**Exercise description**.
Filter by the string "Слънчев": return the lines of the material that contain it.

**Dataset records**.
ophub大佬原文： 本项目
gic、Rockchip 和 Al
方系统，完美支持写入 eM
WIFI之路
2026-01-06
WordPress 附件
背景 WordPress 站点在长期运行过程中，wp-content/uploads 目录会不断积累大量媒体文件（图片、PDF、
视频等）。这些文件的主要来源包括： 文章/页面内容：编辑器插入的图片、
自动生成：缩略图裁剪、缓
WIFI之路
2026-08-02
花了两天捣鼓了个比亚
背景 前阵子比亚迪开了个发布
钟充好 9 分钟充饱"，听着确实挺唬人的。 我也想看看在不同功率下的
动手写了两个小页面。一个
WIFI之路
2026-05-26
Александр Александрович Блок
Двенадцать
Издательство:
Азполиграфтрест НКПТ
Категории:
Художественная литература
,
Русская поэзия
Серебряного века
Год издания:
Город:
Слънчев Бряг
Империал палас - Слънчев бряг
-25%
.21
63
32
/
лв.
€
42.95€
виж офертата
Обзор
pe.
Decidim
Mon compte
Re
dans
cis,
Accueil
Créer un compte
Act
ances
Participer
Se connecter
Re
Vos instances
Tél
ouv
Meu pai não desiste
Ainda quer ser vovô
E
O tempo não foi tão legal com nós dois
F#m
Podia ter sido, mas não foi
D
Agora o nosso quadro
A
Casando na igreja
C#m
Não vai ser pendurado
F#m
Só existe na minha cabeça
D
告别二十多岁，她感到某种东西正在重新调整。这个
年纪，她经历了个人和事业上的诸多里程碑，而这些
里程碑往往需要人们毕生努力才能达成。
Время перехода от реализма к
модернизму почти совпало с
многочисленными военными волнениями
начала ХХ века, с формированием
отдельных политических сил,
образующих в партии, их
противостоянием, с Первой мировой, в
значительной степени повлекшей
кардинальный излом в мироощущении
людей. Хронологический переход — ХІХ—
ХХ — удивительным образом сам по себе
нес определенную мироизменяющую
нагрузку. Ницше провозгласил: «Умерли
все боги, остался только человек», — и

**Exercise result**.
Слънчев Бряг
Империал палас - Слънчев бряг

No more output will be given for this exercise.